Implementasi Kebijakan Penataan & Pemberdayaan Pedagang Kaki Lima Kota Banjarmasin

  • 09 Desember 2019
  • 1719

Dr. H. Arifin Noor, MT berhasil raih gelar Doktor Ilmu Administrasi Fakultas Ilmu Sosial dan Ilmu Politik Untag Surabaya. Ujian terbuka di meeting room Untag Surabaya tersebut terselenggara pada hari Jum`at, (06/12).

Dalam latar belakang disertasinya, Arifin menjelaskan sektor informal terkait dengan pedagang kaki lima, di mana unit usahanya bersekala kecil yang menghasilkan barang dan jasa tanpa memiliki izin usaha atau izin lokasi. Fenomena yang sering muncul menjadi suatu permasalahan adalah penataan pedagang kaki lima. Hal ini sudah cukup lama karena di satu sisi pemerintah berharap kotanya bersih, asri, nyaman serta pedagang kaki lima tertata baik dan tidak menimbulkan dampak negatif terhadap lingkungan seperti tumpukan sampah. Namun disisi lain keberadaan pedagang kaki lima merupakan solusi bagi mereka yang mencari penghidupan untuk lebih baik dan layak.

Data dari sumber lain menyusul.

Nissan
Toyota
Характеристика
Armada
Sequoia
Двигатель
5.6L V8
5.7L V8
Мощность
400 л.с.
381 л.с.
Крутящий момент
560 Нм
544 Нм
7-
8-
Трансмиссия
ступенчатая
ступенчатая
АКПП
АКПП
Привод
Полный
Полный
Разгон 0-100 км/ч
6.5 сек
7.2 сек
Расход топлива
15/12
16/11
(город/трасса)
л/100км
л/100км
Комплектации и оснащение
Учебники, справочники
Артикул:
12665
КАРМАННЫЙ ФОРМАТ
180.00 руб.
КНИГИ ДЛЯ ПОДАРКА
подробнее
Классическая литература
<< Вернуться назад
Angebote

Kota Banjarmasin memiliki 5 kecamatan dan 52 Kelurahan dengan luas wilayah 72,00 km². Jumlah penduduk mencapai 647.000 jiwa, di mana sebaran penduduknya adalah 8.986 jiwa/km². Dengan kondisi ini memaksa setiap orang untuk berusaha mempertahankan hidup dengan memilih pekerjaan sebagai pedagang kaki lima. Saat ini jumlah PKL di kota Banjarmasin mencapai 2.500 orang yang tersebar di beberapa kecamatan. Jumlah yang besar ini jika tidak ditata dengan baik maka akan menimbulkan dampak yang cukup besar.

Beranjak dari latar belakang tersebut, disertasi ini memiliki tujuan penelitian : 1. Menganalisis implementasi kebijakan Perda nomor 26 tahun 2012 tentang penataan dan pemberdayaan pedagang kaki lima di kota Banjarmasin. 2. Menentukan model implementasi kebijakan Perda nomor 26 tahun 2012 tentang penataan dan pemberdayaan pedagang kaki lima di kota Banjarmasin.

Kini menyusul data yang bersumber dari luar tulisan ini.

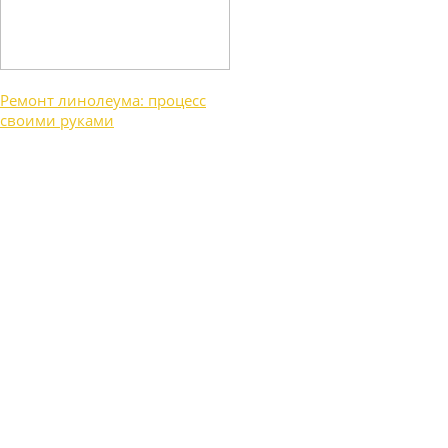
Ремонт линолеума: процесс
своими руками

Pria asli Banjarmasin tersebut menuliskan kesimpulan : 1. Pelaksanaan penataan dan pemberdayaan PKL di kota Banjarmasin kurang berhasil, karena kurangnya sinergitas antara organisasi perangkat daerah yang ditunjuk untuk menangani kebijakan penataan dan pemberdayaan PKL tersebut. Hal itu terlihat dengan banyaknya ketidaksesuaian antara tujuan yang diharapkan dan kenyataan yang ada di lapangan. Sinergitas yang rendah sebagai akibat faktor komunikasi, sumber daya, disposisi dan struktur birokrasi yang kurang maksimal dilaksanakan. Disamping itu, implementasi juga menjadi faktor penentu atas keberhasilan program pemerintah untuk penataan dan pemberdayaan PKL di kota Banjarmasin. 2. Model yang sesuai dalam pelaksanaan dan percepatan pelaksanaan penataan dan pemberdayaan PKL di kota Banjarmasin adalah model yang mengedepankan implementasi atau pelaksanaan dengan penugasan kepada organisasi perangkat daerah terkait, untuk secara disiplin melaksanakan program penataan dan pemberdayaan yang menitikberatkan pada implementasi ke budget kebijakan PKL di kota Banjarmasin. Meliputi pendataan PKL, pendaftaran PKL, penetapan lokasi PKL, pemindahan dan penghapusan lokasi PKL, serta peremajaan lokasi dari PKL yang ada.

Kemudian saran yang diberikan adalah agar pemimpin di pemerintah kota Banjarmasin untuk menitikberatkan pada implementasi kebijakan dalam pelaksanaan program penataan dan pemberdayaan PKL di kota Banjarmasin. Dengan demikian dapat mendeteksi persoalan yang mungkin terjadi secara dini dan dicarikan beberapa alternatif untuk mengatasi masalah tersebut.